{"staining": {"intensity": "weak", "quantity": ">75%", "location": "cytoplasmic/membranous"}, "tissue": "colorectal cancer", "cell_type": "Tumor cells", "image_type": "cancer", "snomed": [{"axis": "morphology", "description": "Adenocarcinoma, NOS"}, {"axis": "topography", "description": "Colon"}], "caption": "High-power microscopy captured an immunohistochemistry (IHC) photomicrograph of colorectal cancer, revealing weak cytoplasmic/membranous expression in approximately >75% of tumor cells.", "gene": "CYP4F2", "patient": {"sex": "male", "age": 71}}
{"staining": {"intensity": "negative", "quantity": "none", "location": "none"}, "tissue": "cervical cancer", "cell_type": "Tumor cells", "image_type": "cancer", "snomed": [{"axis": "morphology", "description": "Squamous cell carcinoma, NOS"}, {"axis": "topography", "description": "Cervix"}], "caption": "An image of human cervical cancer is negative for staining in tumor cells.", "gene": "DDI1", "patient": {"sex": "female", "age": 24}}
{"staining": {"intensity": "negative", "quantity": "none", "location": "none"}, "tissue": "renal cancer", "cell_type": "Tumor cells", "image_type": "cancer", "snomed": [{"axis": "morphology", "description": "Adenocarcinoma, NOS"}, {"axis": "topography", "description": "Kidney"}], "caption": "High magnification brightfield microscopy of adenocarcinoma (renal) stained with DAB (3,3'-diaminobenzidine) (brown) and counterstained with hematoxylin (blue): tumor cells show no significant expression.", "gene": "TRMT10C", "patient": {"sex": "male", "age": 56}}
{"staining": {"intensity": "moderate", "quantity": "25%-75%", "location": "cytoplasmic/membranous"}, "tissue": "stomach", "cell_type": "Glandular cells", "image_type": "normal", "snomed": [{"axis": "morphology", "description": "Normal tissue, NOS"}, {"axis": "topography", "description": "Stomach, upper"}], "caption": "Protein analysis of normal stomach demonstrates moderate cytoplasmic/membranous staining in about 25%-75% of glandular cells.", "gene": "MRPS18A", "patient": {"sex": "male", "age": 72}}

──────────

▶ [PROBLEM] The output must reproduce the whole listing without a single change.

▶ [TASK RESPONSE]
{"staining": {"intensity": "weak", "quantity": ">75%", "location": "cytoplasmic/membranous"}, "tissue": "colorectal cancer", "cell_type": "Tumor cells", "image_type": "cancer", "snomed": [{"axis": "morphology", "description": "Adenocarcinoma, NOS"}, {"axis": "topography", "description": "Colon"}], "caption": "High-power microscopy captured an immunohistochemistry (IHC) photomicrograph of colorectal cancer, revealing weak cytoplasmic/membranous expression in approximately >75% of tumor cells.", "gene": "CYP4F2", "patient": {"sex": "male", "age": 71}}
{"staining": {"intensity": "negative", "quantity": "none", "location": "none"}, "tissue": "cervical cancer", "cell_type": "Tumor cells", "image_type": "cancer", "snomed": [{"axis": "morphology", "description": "Squamous cell carcinoma, NOS"}, {"axis": "topography", "description": "Cervix"}], "caption": "An image of human cervical cancer is negative for staining in tumor cells.", "gene": "DDI1", "patient": {"sex": "female", "age": 24}}
{"staining": {"intensity": "negative", "quantity": "none", "location": "none"}, "tissue": "renal cancer", "cell_type": "Tumor cells", "image_type": "cancer", "snomed": [{"axis": "morphology", "description": "Adenocarcinoma, NOS"}, {"axis": "topography", "description": "Kidney"}], "caption": "High magnification brightfield microscopy of adenocarcinoma (renal) stained with DAB (3,3'-diaminobenzidine) (brown) and counterstained with hematoxylin (blue): tumor cells show no significant expression.", "gene": "TRMT10C", "patient": {"sex": "male", "age": 56}}
{"staining": {"intensity": "moderate", "quantity": "25%-75%", "location": "cytoplasmic/membranous"}, "tissue": "stomach", "cell_type": "Glandular cells", "image_type": "normal", "snomed": [{"axis": "morphology", "description": "Normal tissue, NOS"}, {"axis": "topography", "description": "Stomach, upper"}], "caption": "Protein analysis of normal stomach demonstrates moderate cytoplasmic/membranous staining in about 25%-75% of glandular cells.", "gene": "MRPS18A", "patient": {"sex": "male", "age": 72}}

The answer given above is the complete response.